Skip to content

Assembly Configuration

Assembly configuration comes in 2 flavors: the first is the format as consumed by KXI components. The second is a version embedded in a Kubernetes custom resource document (CRD) and contains KXI-Operator specific keys.

This documents describes the Assembly Configuration in the format consumed by KXI components. Information about the assembly CRD can be found here.

An assembly configuration is a machine-readable description of the structure of a dataset, its life cycle, and the services that operate upon it. This description is used by KXI services to self-configure and coordinate amongst themselves, and also provides room for user extension.

KXI services typically load their assembly configuration from file specified by the KXI_ASSEMBLY_FILE environment variable. This file is represented in the YAML format, which allows for hierarchically-structured data, future extension, and inline comments.

An assembly has the following top-level structure:

name short name for this assembly (required) description purpose of the assembly (optional) labels user defined keys and values used for representing the purview of the assembly (optional) tables schemas for the tables operated upon within the assembly (dictionary) mounts mount points for stored data (dictionary) bus configuration of the message bus used for coordination between elements (dictionary) elements services that should run within the assembly, and any configuration they each require (dictionary) overrides overrides to base values (optional)

→ **THE PROBLEM**
Can you continue the assembly configuration text above, picking up after its final line?

Extracted page text data
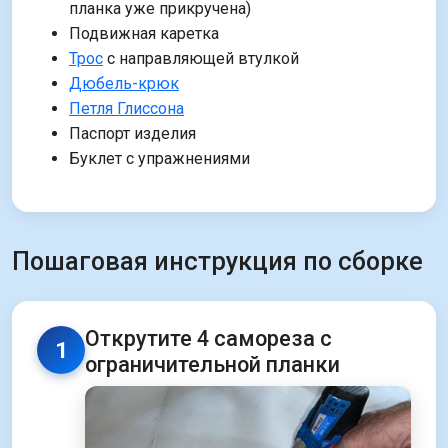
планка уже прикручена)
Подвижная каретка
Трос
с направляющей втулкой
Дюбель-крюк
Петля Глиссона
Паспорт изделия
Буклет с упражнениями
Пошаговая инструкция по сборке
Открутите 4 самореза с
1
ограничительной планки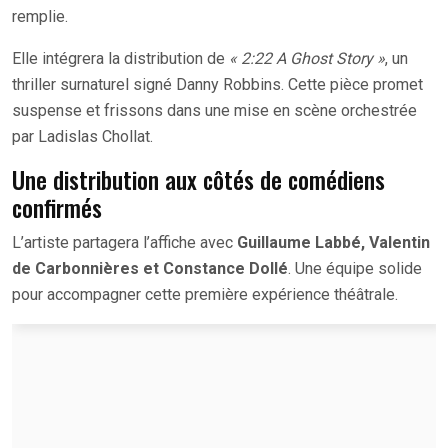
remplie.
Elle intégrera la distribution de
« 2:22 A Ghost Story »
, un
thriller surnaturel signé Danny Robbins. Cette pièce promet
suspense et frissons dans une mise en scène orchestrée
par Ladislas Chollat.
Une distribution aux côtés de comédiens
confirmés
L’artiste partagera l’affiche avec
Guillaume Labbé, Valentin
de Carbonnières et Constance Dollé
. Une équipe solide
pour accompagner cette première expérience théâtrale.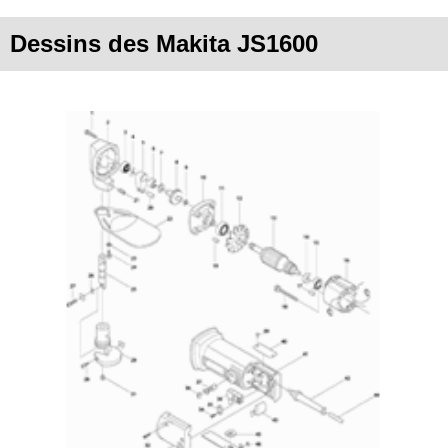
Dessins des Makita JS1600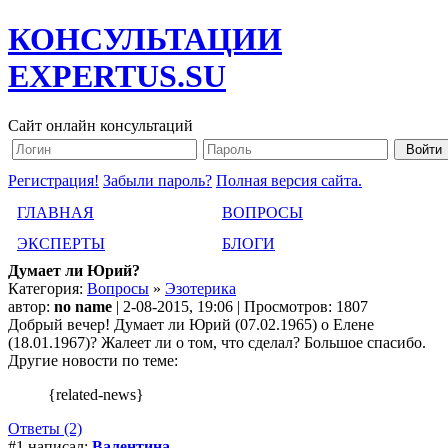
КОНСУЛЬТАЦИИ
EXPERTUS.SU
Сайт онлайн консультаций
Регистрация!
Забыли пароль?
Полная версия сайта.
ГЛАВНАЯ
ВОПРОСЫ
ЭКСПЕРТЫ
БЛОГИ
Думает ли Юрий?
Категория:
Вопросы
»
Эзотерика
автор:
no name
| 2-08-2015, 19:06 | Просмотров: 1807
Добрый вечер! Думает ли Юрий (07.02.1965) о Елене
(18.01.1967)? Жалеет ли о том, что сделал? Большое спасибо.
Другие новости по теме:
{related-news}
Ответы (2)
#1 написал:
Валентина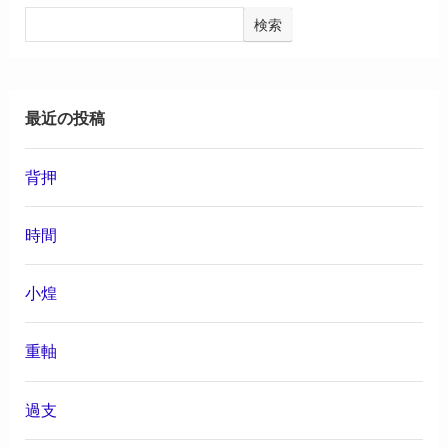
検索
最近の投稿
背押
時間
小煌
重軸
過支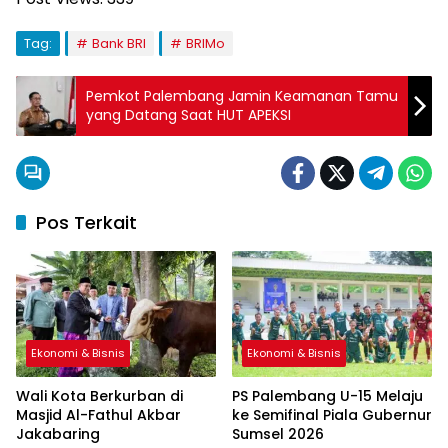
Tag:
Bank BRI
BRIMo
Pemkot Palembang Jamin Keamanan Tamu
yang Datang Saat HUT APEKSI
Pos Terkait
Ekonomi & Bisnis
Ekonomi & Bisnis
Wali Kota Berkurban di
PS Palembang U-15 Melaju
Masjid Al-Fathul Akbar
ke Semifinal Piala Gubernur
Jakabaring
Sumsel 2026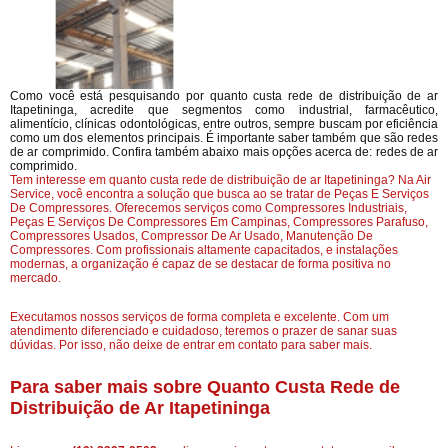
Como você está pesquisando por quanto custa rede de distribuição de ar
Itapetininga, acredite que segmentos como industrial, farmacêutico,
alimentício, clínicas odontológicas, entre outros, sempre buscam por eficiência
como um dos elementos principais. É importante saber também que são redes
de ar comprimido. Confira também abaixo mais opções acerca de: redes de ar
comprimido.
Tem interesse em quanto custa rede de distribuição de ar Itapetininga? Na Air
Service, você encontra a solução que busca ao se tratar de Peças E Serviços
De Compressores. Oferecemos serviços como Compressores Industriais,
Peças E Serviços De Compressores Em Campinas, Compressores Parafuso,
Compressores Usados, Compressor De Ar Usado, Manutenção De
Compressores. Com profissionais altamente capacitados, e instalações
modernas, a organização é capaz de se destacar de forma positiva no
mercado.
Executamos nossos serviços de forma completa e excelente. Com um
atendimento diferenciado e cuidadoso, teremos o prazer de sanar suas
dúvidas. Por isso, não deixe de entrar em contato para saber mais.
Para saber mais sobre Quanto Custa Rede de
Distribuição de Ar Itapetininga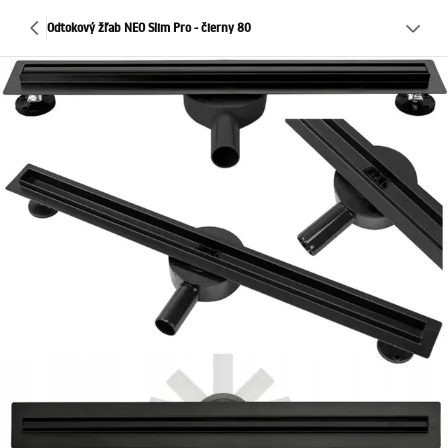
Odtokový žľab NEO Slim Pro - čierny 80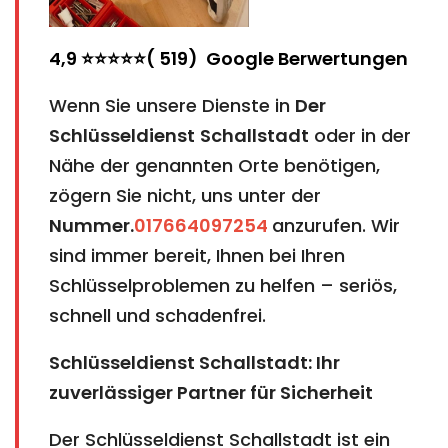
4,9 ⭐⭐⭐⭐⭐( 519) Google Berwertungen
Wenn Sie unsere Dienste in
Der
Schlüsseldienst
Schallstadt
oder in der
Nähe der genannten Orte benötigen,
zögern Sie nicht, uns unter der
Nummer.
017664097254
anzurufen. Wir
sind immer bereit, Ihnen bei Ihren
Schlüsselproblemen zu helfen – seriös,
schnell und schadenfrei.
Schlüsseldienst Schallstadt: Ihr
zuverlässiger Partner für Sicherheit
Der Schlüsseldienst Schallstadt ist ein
...
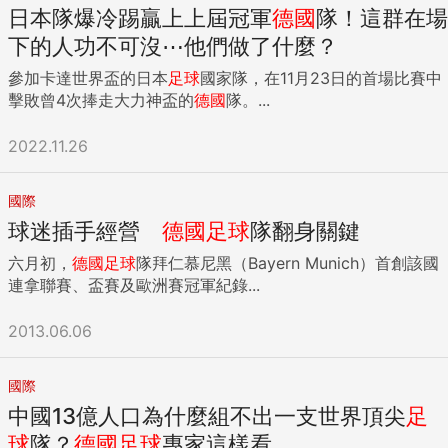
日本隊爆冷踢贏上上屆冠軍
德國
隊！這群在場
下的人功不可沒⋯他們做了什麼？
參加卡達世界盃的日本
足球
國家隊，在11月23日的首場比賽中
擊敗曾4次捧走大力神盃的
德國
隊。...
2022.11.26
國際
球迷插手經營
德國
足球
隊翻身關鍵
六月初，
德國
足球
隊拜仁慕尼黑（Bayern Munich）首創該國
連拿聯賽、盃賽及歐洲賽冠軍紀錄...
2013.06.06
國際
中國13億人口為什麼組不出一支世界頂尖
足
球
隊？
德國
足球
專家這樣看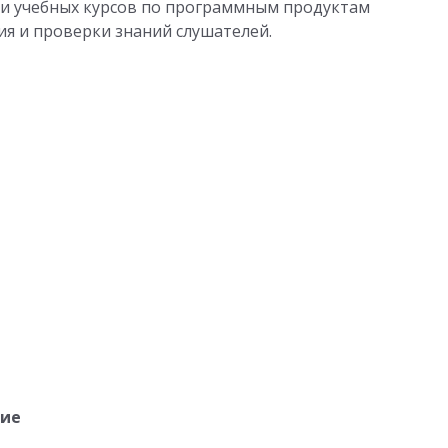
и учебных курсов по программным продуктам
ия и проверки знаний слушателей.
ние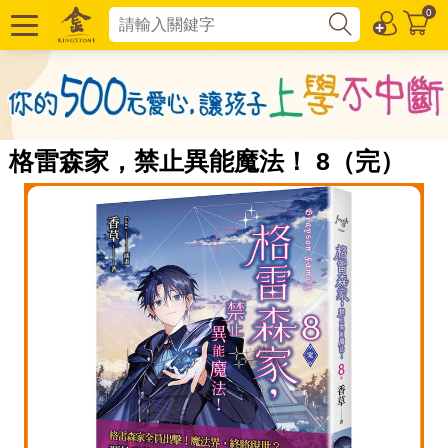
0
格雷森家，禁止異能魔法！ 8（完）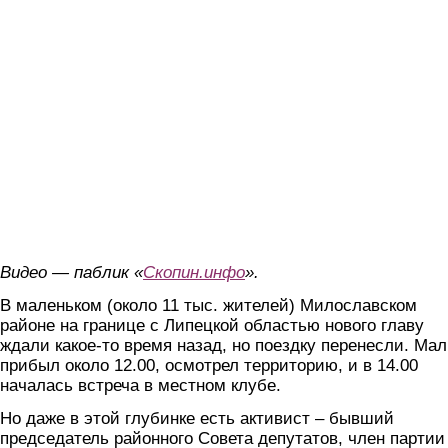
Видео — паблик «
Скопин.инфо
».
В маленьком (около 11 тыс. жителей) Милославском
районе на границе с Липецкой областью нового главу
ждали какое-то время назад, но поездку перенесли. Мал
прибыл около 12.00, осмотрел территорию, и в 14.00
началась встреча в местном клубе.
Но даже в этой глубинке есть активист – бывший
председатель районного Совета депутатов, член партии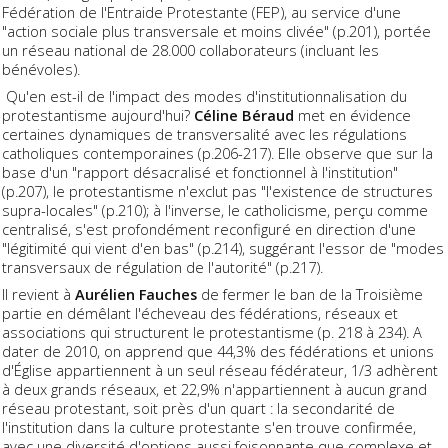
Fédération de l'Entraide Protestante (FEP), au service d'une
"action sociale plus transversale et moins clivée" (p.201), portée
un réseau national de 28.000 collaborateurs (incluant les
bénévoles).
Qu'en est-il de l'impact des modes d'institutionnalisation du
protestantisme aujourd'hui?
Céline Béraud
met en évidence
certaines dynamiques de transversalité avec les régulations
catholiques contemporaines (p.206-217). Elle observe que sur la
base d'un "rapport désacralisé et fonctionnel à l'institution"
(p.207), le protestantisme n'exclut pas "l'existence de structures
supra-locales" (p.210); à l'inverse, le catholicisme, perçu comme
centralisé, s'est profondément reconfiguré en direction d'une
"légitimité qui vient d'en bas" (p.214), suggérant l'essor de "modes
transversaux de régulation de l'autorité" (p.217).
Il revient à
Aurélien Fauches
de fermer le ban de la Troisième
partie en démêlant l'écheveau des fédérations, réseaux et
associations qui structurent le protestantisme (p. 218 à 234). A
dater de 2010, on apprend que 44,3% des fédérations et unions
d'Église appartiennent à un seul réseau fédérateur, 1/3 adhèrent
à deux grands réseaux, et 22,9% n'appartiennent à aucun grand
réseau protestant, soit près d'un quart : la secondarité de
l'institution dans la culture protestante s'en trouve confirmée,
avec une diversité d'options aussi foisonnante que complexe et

→ **EXPECTED OUTPUT**
This document focuses on the top level sections mentioned above. The components that typically would be under elements are described in respective documentation.

Labels

Labels are used to define the purview for DA services contained within the assembly. That is, the data that it grants access to. If using the KX Insights Service Gateway, these are the values reported as the DAP's purview (see the Service Gateway page).

Below are some examples.

Example 1 - Provides FX data for America.

labels:
    region: amer
    assetClass: fx

Example 2 - Provides electrical, weekly billing for residential customers.

labels:
    sensorType: electric
    clientType: residential
    billing: weekly

Tables

Table schemas describe the metadata and columns of tables.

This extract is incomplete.